Authensor

How We Got to 446 Tests: Our Approach to AI Safety Quality

Authensor Team · 2026-02-13

How We Got to 446 Tests: Our Approach to AI Safety Quality

SafeClaw has 446 tests across 24 test files. For a project with 25 source files, that is roughly 18 tests per module. We did not set out to hit a number. We set out to build safety tooling we could trust, and the test count is a side effect of that standard.

This post is about how we think about testing when the software's job is to prevent AI agents from doing dangerous things.

The Stakes Are Different

Most software tests verify that features work correctly. If a test fails, a button is broken or an API returns the wrong status code. The consequence is a bug report.

SafeClaw's tests verify that dangerous actions are blocked. If our gateway test fails, it might mean an agent can delete files without approval. If our classifier test fails, it might mean a shell command is misclassified as a safe read operation. The consequence is not a bug report. It is an uncontrolled agent.

That difference in stakes drove every testing decision we made.

What We Test

Our 24 test files cover every layer of the system:

Classifier tests (classifier.test.js) verify that every SDK tool maps to the correct action type. Bash must map to code.exec. Write must map to filesystem.write. MCP tools must parse into mcp.{server}.{action}. Secret patterns must be redacted. We test the positive cases, the edge cases, and the adversarial cases (tools with names designed to confuse classification). Risk signal detection has its own test suite: 28 tests verifying that obfuscated commands, credential-adjacent paths, destructive operations, and persistence mechanisms are correctly tagged. Gateway tests (gateway.test.js) verify the full decision lifecycle. We test that safe reads bypass the control plane, that denied actions produce proper hook responses, that approval polling works with timeouts, that the gateway fails closed when the control plane is unreachable, and that risk signals flow through from classifier to audit entry. Every test constructs a real gateway hook with mocked dependencies and exercises the actual code path. Policy tests (policy.test.js, policy-advanced.test.js) verify rule evaluation, first-match-wins semantics, every operator (eq, startsWith, contains, matches, in), boolean combinators (any, all), time-based rules, auto-expire, versioning, rollback, and simulation. The policy engine is where safety rules are defined, so we test it exhaustively. Audit tests (audit.test.js) verify append-only behavior, hash chain integrity, the GENESIS sentinel, chain verification across hundreds of entries, and the behavior of verifyAuditIntegrity when entries are inserted, deleted, or modified.

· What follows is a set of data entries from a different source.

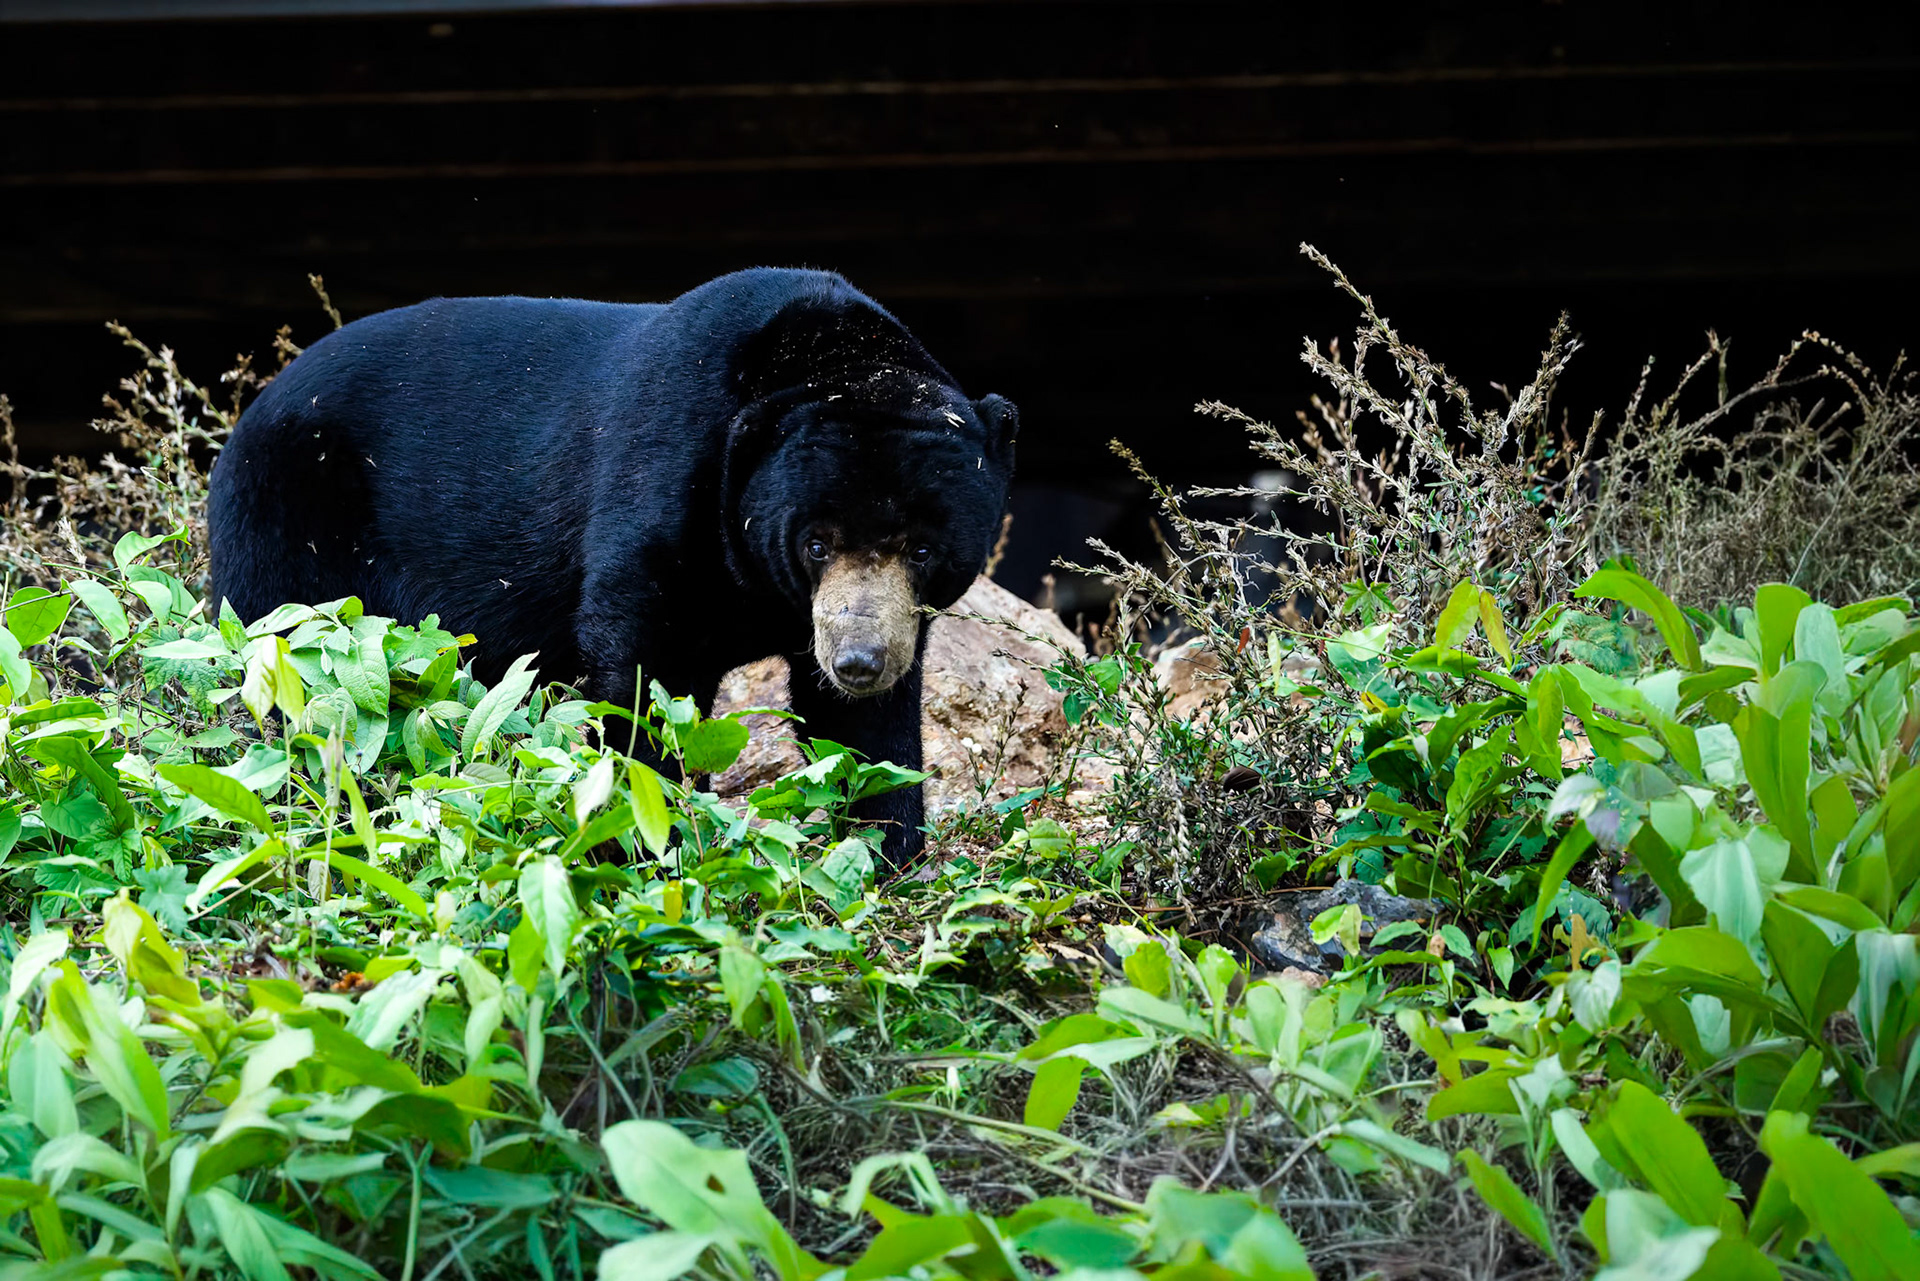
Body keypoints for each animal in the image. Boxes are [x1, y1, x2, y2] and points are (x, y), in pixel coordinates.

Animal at [208, 267, 1018, 865]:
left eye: (923, 549)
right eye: (816, 542)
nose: (858, 659)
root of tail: (256, 405)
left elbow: (866, 729)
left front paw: (889, 848)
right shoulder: (665, 478)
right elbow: (639, 662)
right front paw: (642, 830)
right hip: (291, 511)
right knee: (284, 651)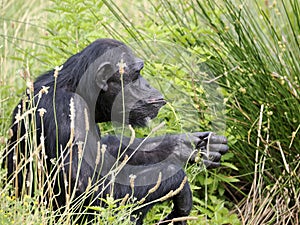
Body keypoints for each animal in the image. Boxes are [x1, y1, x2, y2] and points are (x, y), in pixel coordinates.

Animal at [6, 37, 227, 224]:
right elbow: (85, 195)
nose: (147, 83)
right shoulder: (67, 114)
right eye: (137, 74)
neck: (80, 90)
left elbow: (109, 152)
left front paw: (184, 146)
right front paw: (175, 178)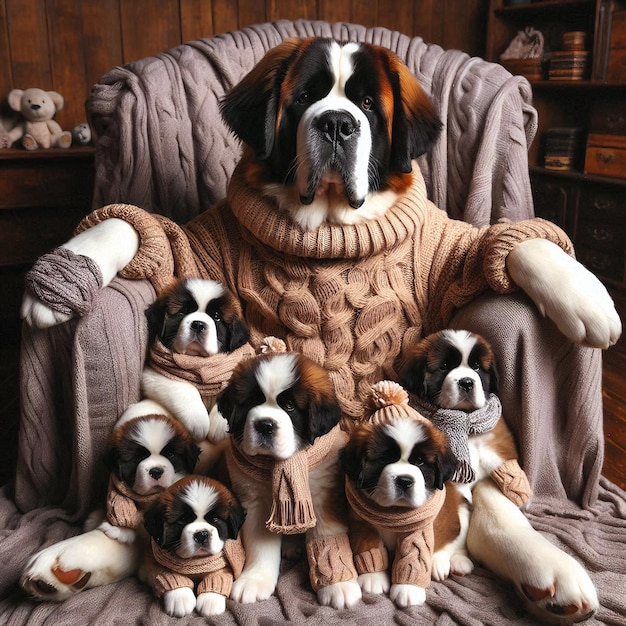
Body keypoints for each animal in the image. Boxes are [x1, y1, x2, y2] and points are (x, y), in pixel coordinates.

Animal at [140, 276, 250, 442]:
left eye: (216, 316)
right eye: (183, 311)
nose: (198, 324)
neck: (200, 361)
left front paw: (220, 423)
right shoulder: (153, 373)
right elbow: (185, 387)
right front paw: (199, 421)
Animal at [141, 476, 246, 616]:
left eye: (215, 519)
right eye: (182, 519)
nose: (201, 534)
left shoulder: (223, 564)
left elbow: (217, 576)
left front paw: (210, 600)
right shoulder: (156, 561)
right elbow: (170, 575)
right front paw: (180, 598)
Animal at [216, 352, 358, 608]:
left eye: (290, 406)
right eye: (252, 401)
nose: (265, 425)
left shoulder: (322, 496)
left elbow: (326, 536)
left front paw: (338, 584)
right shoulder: (256, 502)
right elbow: (261, 543)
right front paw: (255, 580)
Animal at [398, 330, 596, 620]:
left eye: (477, 367)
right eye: (444, 366)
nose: (467, 382)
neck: (466, 427)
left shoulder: (496, 462)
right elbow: (445, 515)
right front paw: (436, 556)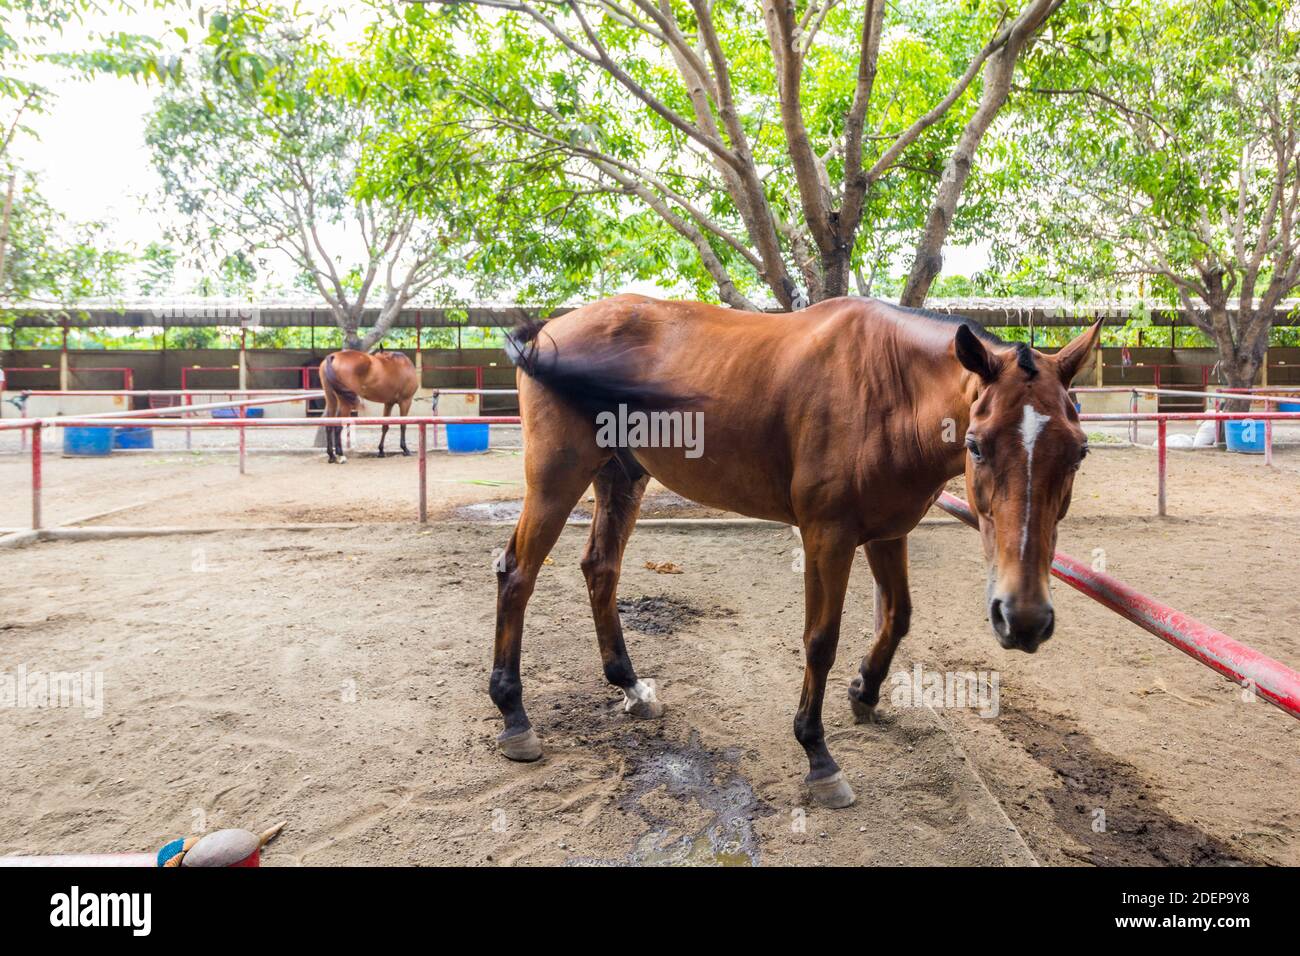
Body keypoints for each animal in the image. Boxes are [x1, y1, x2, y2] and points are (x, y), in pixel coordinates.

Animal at [491, 294, 1101, 808]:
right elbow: (820, 641)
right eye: (976, 445)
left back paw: (631, 686)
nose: (1023, 619)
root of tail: (552, 327)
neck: (887, 386)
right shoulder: (827, 537)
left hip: (622, 474)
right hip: (556, 479)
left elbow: (897, 616)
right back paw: (514, 716)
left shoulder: (887, 532)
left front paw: (865, 691)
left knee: (601, 568)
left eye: (1078, 452)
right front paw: (818, 755)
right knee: (517, 573)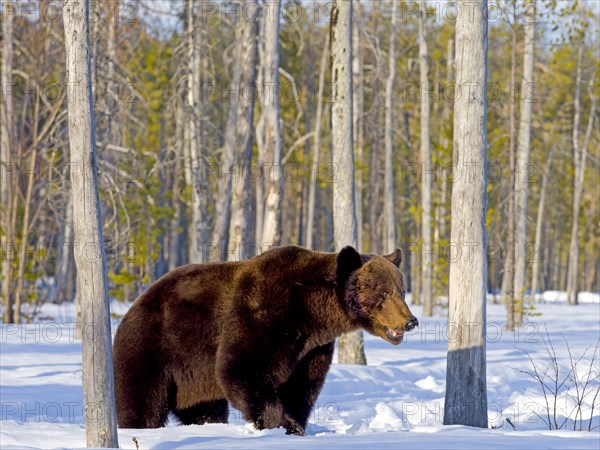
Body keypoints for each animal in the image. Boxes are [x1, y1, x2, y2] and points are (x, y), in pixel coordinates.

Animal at [115, 244, 420, 434]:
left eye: (401, 289)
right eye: (383, 292)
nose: (411, 321)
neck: (311, 313)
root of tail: (134, 305)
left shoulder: (311, 348)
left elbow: (302, 386)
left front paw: (295, 424)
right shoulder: (262, 317)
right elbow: (242, 370)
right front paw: (281, 423)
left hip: (193, 378)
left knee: (203, 409)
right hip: (154, 349)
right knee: (142, 403)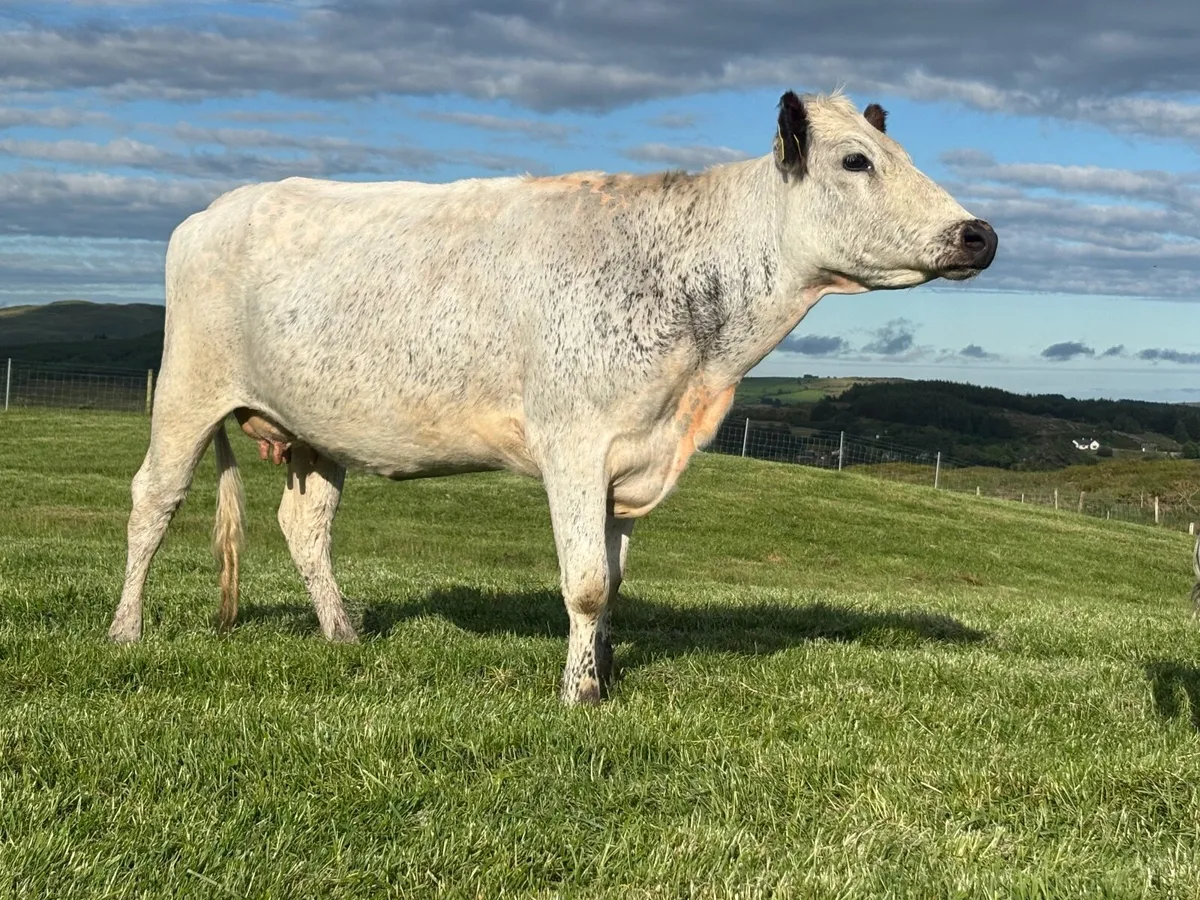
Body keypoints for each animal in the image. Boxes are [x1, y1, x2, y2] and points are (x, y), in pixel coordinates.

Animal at [107, 90, 998, 704]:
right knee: (153, 501)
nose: (978, 233)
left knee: (304, 526)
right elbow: (587, 582)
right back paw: (125, 631)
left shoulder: (632, 455)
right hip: (188, 390)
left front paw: (604, 674)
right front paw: (577, 694)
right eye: (856, 161)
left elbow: (614, 582)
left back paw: (345, 634)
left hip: (318, 430)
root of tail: (217, 207)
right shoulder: (575, 442)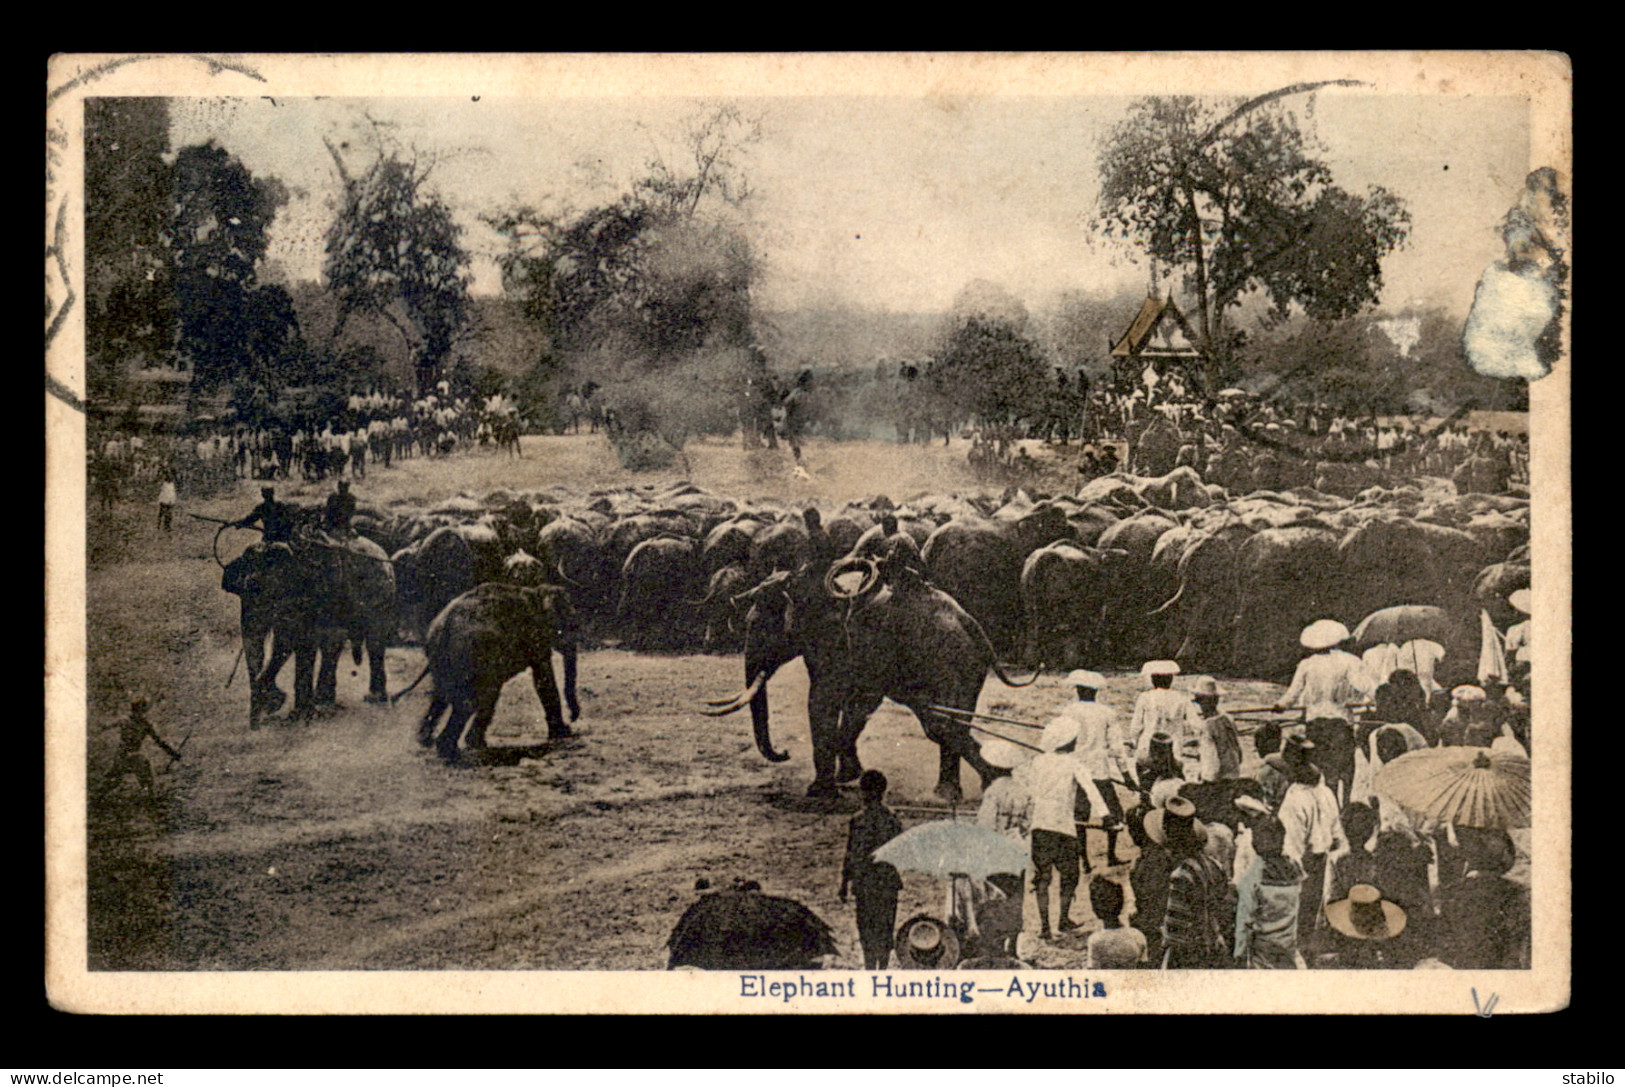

Security tests (security.test.js) verify CSRF protection on every write endpoint, ReDoS rejection for nested quantifier patterns, secret redaction in SSE output, file permission enforcement (0o600), oversized payload rejection, and security header presence. Integration tests (integration.test.js) spin up the actual HTTP server and make real requests against every API endpoint, verifying status codes, response formats, CSRF enforcement, and error handling.

We also have dedicated test files for the config module, settings, analytics, budget controls, cache, rate limiting, webhooks, scheduler, workspace scoping, session management, templates, validation helpers, the doctor command, the OpenAI agent tools, and the retry logic.

Our Testing Principles

1. Test the security boundary, not just the happy path. For every test that confirms "allowed actions execute," there is a corresponding test confirming "denied actions do not execute." The deny path is more important than the allow path. If allows break, the agent is temporarily unproductive. If denies break, the agent is uncontrolled. 2. Test the failure mode explicitly. We do not rely on "it probably works if nothing throws." We assert specific deny reasons, specific error messages, and specific HTTP status codes. When the control plane is unreachable, we assert that the gateway returns a deny decision with a reason string containing "fail-closed." When a ReDoS pattern is submitted, we assert that the safeRegex function returns { valid: false } with the specific error message. 3. No mocks for the safety-critical path. The classifier is a pure function. We test it directly with real inputs, not mocked versions. The policy engine's simulatePolicy function is deterministic. We test it with real policy objects and real action types. Mocks are reserved for external boundaries (the Authensor control plane HTTP client), never for the core safety logic. 4. Regression tests for every fix. When we fixed the ReDoS vulnerability in policy regex patterns, we did not just ship the fix. We added tests for every known ReDoS pattern class: (a+)+, (a*)+, (?:a+)+, (a|b+)+, and quantifier-brace combinations. When we hardened file permissions, we added tests that verify the mode bits on every sensitive file write.

The Growth Curve

The test count tracks the feature count closely:

Every feature ships with tests. Every security fix ships with regression tests. The test suite runs in CI on Node 20 and Node 22 on every commit.

Tests Are a Feature

When we say SafeClaw has 446 tests, we are not bragging about a metric. We are telling you that every safety-critical code path in the system has been verified, that every security boundary has been tested from both sides, and that every regression has a test preventing recurrence.

For safety tooling, this is not overhead. It is the product.

The full test suite is in the repo: github.com/AUTHENSOR/SafeClaw. Run it yourself with npm test.